Article -
|---|
Interesting i read that website too, I believe they are saying the truth, look we can’t go out and start alarming people
that come on there is a hell after death, living everyday with stress, so it is not a Good news, it is for three months since I repented (i couldn’t accept that my family is going to hell because they are unbelievers, something was wrong), there are other websites similar to this too: Godsplanforus.com, tentmaker.org and askelm.com, but be careful, do not sin

see my profile what i wrote, my life is like the one i wrote in interests, it is like narrow gate

and see the posts i wrote:

my opinion is different from them on this one:

an objection to Arminianism: what is the real purpose of punishment if we were forgiven almost 2000 years ago and we are righteous in his eyes? of course problem is not the sin but sinfulness, correction with destroying the wicked bad personality (soul) in the lake of fire, and why our parents didn’t kill us when we were child in order to save us from hell if these people are saying that infants are going to heaven?

i think, there is no need for eternal punishment, it is meaningless!

an objection to traditional Churches: if we were forgiven so why Jesus is in Heaven? why he is not in hell or hades (real meaning is grave or sheol) now for our punishment? when he died he was wicked because of our sins, he really was dead those 3 days to bury our sins, he was the last passover lamb, nowhere in the Bible said he got punishment in hell in those 3 days!

Lady Bug -

I know how you feel, and you’re not alone in how you feel.
|---|
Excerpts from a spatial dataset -
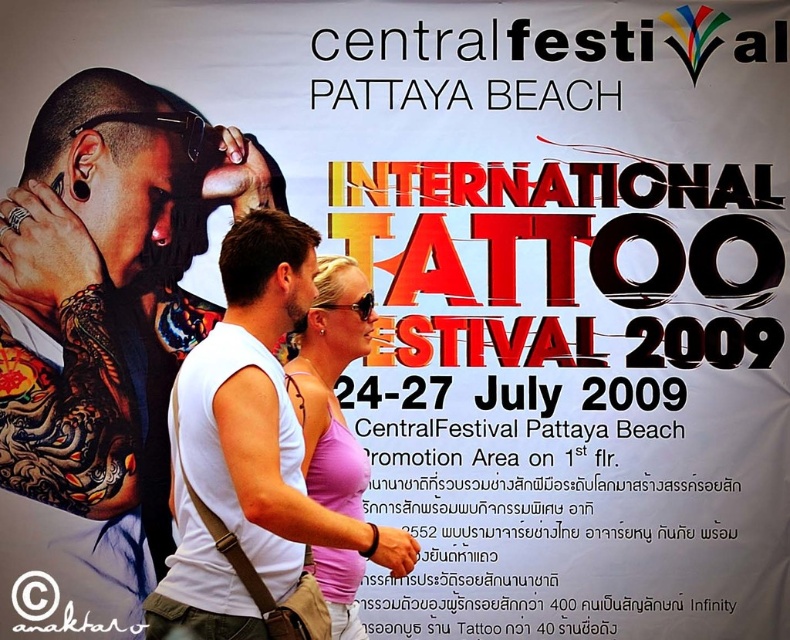
Question: Which point is closer to the camera taking this photo?

Choices:
 (A) (171, 257)
 (B) (337, 609)

Answer: (B)

Question: Which of the following is the closest to the observer?

Choices:
 (A) pink fabric tank top at center
 (B) white matte tank top at center

Answer: (A)

Question: Is white matte tank top at center below pink fabric tank top at center?

Choices:
 (A) no
 (B) yes

Answer: (A)

Question: Can you confirm if white matte tank top at center is bigger than pink fabric tank top at center?

Choices:
 (A) no
 (B) yes

Answer: (B)

Question: Does white matte tank top at center appear on the right side of pink fabric tank top at center?

Choices:
 (A) yes
 (B) no

Answer: (B)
|---|
What to do -
1: Name the websites that the post lists as similar to the one it discusses.
2: Lay out the entries from the line with "Question: Can you" through the last line of the entries as a Markdown table with the columns n and Line. Number the rows and leave out blank lines.
These entries are unrelated to the post.

Solutions to the problems -
1: Godsplanforus.com, tentmaker.org, askelm.com

2:
| n | Line |
|---|---|
| 1 | Question: Can you confirm if white matte tank top at center is bigger than pink fabric tank top at center? |
| 2 | Choices: |
| 3 |  (A) no |
| 4 |  (B) yes |
| 5 | Answer: (B) |
| 6 | Question: Does white matte tank top at center appear on the right side of pink fabric tank top at center? |
| 7 | Choices: |
| 8 |  (A) yes |
| 9 |  (B) no |
| 10 | Answer: (B) |